We built Yena with this stuff baked in from day one — not because we saw the regulation coming (honestly, we got a bit lucky on timing), but because GDPR taught us that compliance-by-design is always cheaper than compliance-by-retrofit. Our AI matching explains its reasoning, logs every decision, and keeps humans in the loop at every stage. If that matters to you, have a look.

What Happens If You Do Nothing

Maybe nothing, for a while. The obligations are now legally binding from December 2027 (once the Digital Omnibus deferral is formally adopted), which means any candidate, competitor, or regulator can start scrutinising your practices from that date.

More realistically, your clients will start asking. RFPs will include AI compliance questions. Procurement departments will want evidence of responsible AI use. Candidates — especially senior ones — will ask how their data is being processed by AI tools.

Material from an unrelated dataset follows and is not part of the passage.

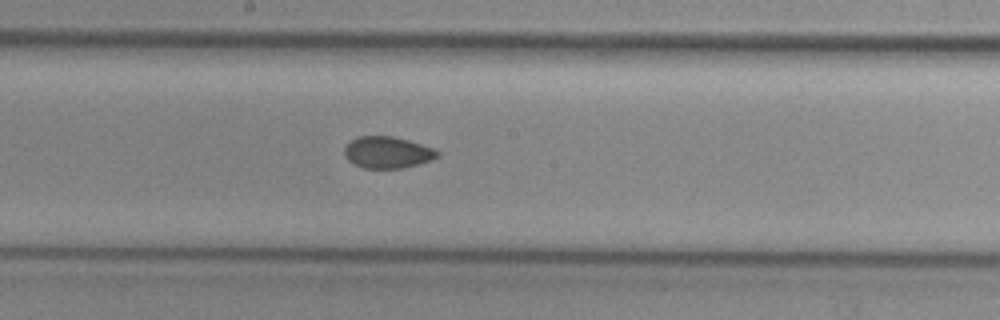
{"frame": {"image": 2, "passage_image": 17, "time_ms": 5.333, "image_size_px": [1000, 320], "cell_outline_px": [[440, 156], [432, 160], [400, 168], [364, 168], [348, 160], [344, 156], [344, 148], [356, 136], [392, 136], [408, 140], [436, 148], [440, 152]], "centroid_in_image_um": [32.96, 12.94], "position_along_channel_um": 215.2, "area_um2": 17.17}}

And at some point, someone will get fined. When that happens, every agency in Europe will scramble to comply overnight, competing for the same lawyers, the same consultants, and the same compliant software. The agencies that prepared early will already be there.

The deadline has moved further out, but that's not a reason to shelve this. Start with the checklist above, send those vendor emails this week, and spend an afternoon documenting your current process. You don't need to be perfect by the deadline. You need to be credibly prepared.

The EU AI Act isn't going to kill AI in recruitment. It's going to separate the agencies that use AI thoughtfully from the ones that use it carelessly. I know which side I'd rather be on.